Learning How to Live In-between
This season of living in-between has made the past few weeks seem uneventful–online.
During my two week vacation to Australia and New Zealand I was hiking, snorkeling, paddle-boarding, boating, sailing, reading, and moving through the days without much thought for anything else.
Apart from that, I’ve been at the desk, working through the next stretch of Elspeth’s story, and returning to the ordinary things in between.
There’s a restlessness that comes with waiting in the stillness — and if you listen hard enough, you can hear the answers in the unspoken.
On Progress, Patience, and the Long View
Years ago, this kind of season made me uneasy. I wanted visible progress. Proof that something was happening. I believed that progress had to announce itself in order to count.
I let go of that way of thinking when I was training for competitions.
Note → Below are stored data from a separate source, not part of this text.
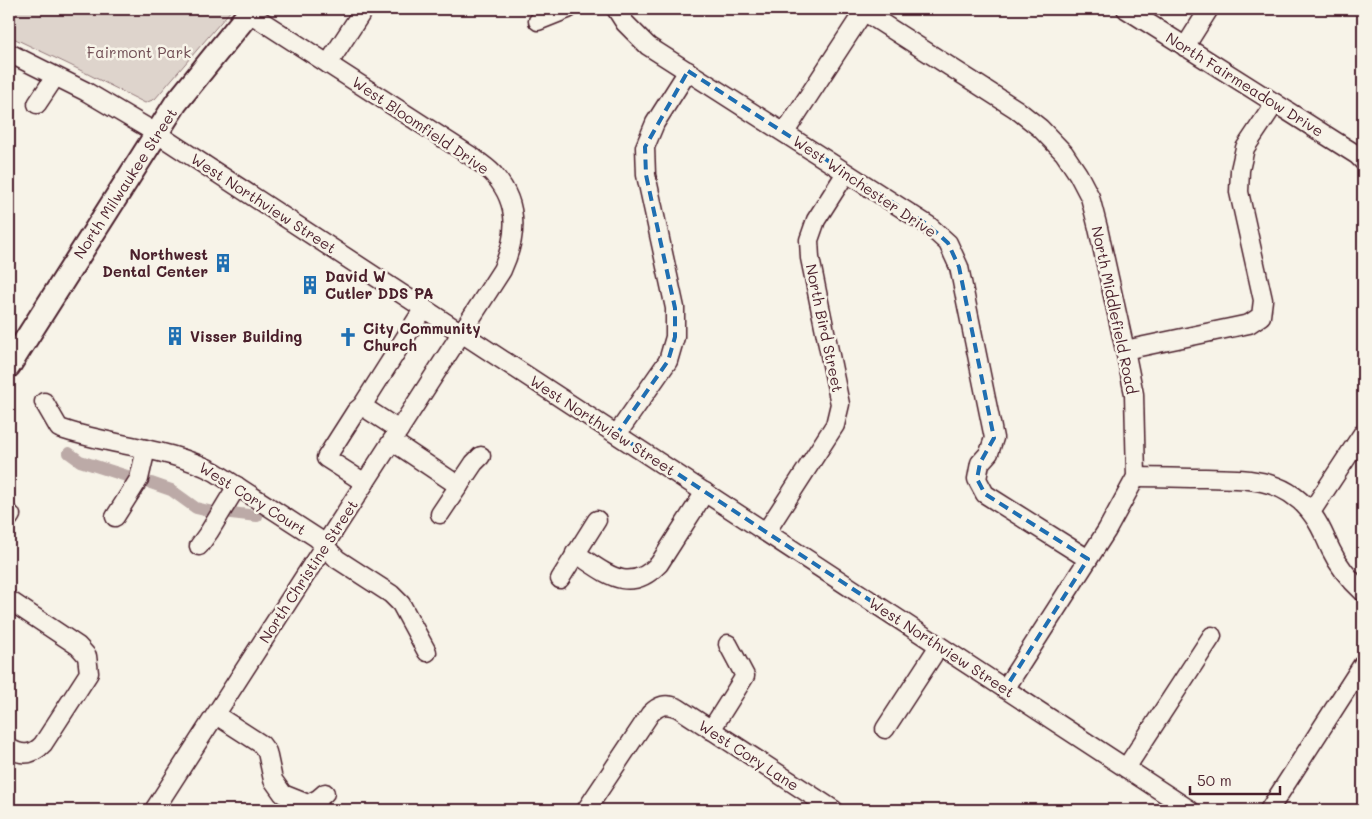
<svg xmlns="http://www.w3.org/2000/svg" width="1372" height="819" font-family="Mali,sans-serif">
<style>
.green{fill:#ded4cc;stroke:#947a7c}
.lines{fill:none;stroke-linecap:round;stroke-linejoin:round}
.canal{stroke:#bcaaa7;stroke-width:12}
.minor-casing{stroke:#4a1f2b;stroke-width:21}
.major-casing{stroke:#4a1f2b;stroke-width:26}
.minor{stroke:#f7f3e8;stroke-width:18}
.major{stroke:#f7f3e8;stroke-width:22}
.marked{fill:none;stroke:#1f6fb2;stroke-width:4;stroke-dasharray:10 6;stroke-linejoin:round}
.labels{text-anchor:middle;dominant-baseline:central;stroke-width:5;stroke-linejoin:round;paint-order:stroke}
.park-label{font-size:15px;fill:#6f4c53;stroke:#f7f3e8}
.street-label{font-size:15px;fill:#4a1f2b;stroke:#f7f3e8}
.poi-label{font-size:15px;font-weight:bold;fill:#4a1f2b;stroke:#f7f3e8;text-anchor:start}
</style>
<rect width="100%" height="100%" fill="#f7f3e8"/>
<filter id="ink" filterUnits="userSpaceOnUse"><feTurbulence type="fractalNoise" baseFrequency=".02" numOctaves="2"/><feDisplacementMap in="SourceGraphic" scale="10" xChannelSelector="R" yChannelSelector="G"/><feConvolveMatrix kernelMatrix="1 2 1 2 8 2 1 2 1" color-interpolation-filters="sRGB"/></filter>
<g filter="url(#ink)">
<path class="green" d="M9 9H232L155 99 145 103 70 65 9 36Z"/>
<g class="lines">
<g class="canal">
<path d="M69 453 80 461 130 477"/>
<path d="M151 483 171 490 196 508 213 512"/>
<path d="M231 513 257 516"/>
</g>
<g class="minor-casing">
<g id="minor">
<path d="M616 9 625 23 648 46 928 225 948 243 959 267 994 438 989 453 980 463 977 479 985 494 1088 559"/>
<path d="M860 9 1016 109 1040 128 1064 153 1078 174 1090 197 1098 228 1125 350 1134 394 1136 477 1107 530 1005 689"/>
<path d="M1126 9 1357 155 1363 161"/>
<path d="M538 21 568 9"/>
<path d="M1185 47 1209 9"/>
<path d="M9 53 85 91 156 133 1190 810"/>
<path d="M328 64 364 9"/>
<path d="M37 104 55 77"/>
<path d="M785 132 864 11"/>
<path d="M1125 350 1249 324 1261 316 1263 300 1239 192 1240 170 1245 148 1275 103"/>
<path d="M44 402 59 428C110 446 167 447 215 472L317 538 337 559 391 594 401 604 427 652"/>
<path d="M362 406 399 430"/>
<path d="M617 434 668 361 675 337V308L646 175 645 147 655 123 688 71"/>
<path d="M392 441 459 486"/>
<path d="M1136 477C1159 477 1182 478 1205 478 1247 479 1287 477 1314 517 1322 528 1325 538 1331 550 1339 567 1350 580 1363 592"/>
<path d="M365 483 326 458 356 411 362 406 424 308"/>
<path d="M1311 512 1363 433"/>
<path d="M440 514 474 463 481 456"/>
<path d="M115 517 139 479 146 449"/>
<path d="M9 518 11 515"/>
<path d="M766 532 835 425 840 404 810 258 809 240 816 220 846 173"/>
<path d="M199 546 209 532 237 486"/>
<path d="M575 553C605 572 628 596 659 564L705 492"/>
<path d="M560 579 597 520"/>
<path d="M9 600 78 646 87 656 89 673 43 744C33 755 22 756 9 748"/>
<path d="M216 715 261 744 267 752 273 780 283 794 308 804 318 799 325 793"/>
<path d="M885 729 939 646"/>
<path d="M711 730 745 676 728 644"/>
<path d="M1126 768 1212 636"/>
<path d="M154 810 502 270C517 237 520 205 495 176 490 169 481 164 474 158L249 13"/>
<path d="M586 810 650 714C659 705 665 703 678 708L834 810"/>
<path d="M1269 810 1363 664"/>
</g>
</g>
<g class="major-casing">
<path id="major" d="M9 366 176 103 252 9"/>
</g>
<use href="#minor" class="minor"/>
<use href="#major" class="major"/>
</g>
</g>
<path class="marked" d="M688 71 928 225 948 243 959 267 994 438 980 463 977 479 985 494 1088 559 1005 689 617 434 668 361 675 337V308L646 175 645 147Z"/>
<defs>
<g id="building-bare" transform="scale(1.5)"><path d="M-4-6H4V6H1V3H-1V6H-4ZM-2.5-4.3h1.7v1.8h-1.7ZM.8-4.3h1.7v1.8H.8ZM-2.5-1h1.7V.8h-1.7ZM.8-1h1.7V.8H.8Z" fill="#1f6fb2" stroke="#f7f3e8" stroke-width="2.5" paint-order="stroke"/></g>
<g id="church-bare" transform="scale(1.5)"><path d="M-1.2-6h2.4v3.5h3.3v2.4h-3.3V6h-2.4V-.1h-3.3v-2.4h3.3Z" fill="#1f6fb2" stroke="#f7f3e8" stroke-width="2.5" paint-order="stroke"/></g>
</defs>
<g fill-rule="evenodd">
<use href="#building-bare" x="223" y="263"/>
<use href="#building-bare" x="310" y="285"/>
<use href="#building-bare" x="175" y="336"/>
<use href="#church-bare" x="348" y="337"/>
</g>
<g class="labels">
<g class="park-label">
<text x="139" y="52">Fairmont Park</text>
</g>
<g class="street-label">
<text transform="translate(1245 84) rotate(32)">North Fairmeadow Drive</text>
<text transform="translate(421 125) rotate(34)">West Bloomfield Drive</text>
<text transform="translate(125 183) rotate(-57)">North Milwaukee Street</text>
<text transform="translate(865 186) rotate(34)">West Winchester Drive</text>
<text transform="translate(264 203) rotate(33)">West Northview Street</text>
<text transform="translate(1115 310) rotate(78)">North Middlefield Road</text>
<text transform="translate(825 328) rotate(78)">North Bird Street</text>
<text transform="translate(603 425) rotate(33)">West Northview Street</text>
<text transform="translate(253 498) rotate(32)">West Cory Court</text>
<text transform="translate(308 571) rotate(-57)">North Christine Street</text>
<text transform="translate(942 647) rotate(33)">West Northview Street</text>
<text transform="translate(749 755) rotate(33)">West Cory Lane</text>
</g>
<g class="poi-label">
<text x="208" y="254" text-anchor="end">Northwest<tspan x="208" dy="17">Dental Center</tspan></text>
<text x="325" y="276">David W<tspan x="325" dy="17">Cutler DDS PA</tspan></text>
<text x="363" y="328">City Community<tspan x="363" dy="17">Church</tspan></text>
<text x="190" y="336">Visser Building</text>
</g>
</g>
<rect width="1372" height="819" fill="none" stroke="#f7f3e8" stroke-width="30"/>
<rect x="15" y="15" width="1342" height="789" fill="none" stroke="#4a1f2b" stroke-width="2" filter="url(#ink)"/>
<path d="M1190 786v8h90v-8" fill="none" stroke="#4a1f2b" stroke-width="2.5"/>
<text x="1197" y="786" font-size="15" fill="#4a1f2b" stroke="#f7f3e8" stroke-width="4" paint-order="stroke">50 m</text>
</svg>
Showing up in my everyday life, day after day after day after day.
Eating the same foods.
Doing the same workouts.
Trusting that when I reached the end, the finished result would appear only because I had stayed with it.
Parenting taught me the same thing, only with more moving parts.
You do the work,
Try to stay present,
And then you adjust–
Accepting that you don’t get to control most of it — especially when you’re raising another human being with their own thoughts and feelings.
Returning to the Page–Living the In-between
That’s where I am now.
I come back to the pages and I think about what comes next for Elspeth.
Some days I settle into it easily.
Others I resist it.
Both are valid.
I don’t try to explain away this part of the process anymore.
It is what it is.
The work moves when it’s ready to move.
I show up and meet it where it is.
That’s the season I’m in–living in the in-between.
When Nothing is Resolved
I’m practicing something I’ve had to practice before: staying present without bracing. Letting the days pass without demanding they justify themselves. Accepting that this, too, is part of the work — even if it looks nothing like the part that can be measured.
I’m working hard not to dress that up anymore.
Because I see how many of us have forgotten how to sit inside a moment that doesn’t offer immediate resolution. We reach for noise. For motion. For anything that keeps us from feeling the unease of an unanswered season: Scrolling. Numbing. Planning. Explaining. Fixing.
And sometimes the deeper work is none of that.
Oftentimes the work is learning how to stay.
If you’re here too — in a season that’s asking more patience of you than you expected — you’re not alone.
Some paths don’t ask for action right away.
Instead, they ask for vulnerability–relinquishing the need to control every outcome.
Then they ask you to stop managing the moment and begin inhabiting it.
And if that’s where you are, I hope you give yourself permission to stay there long enough for something real to take root.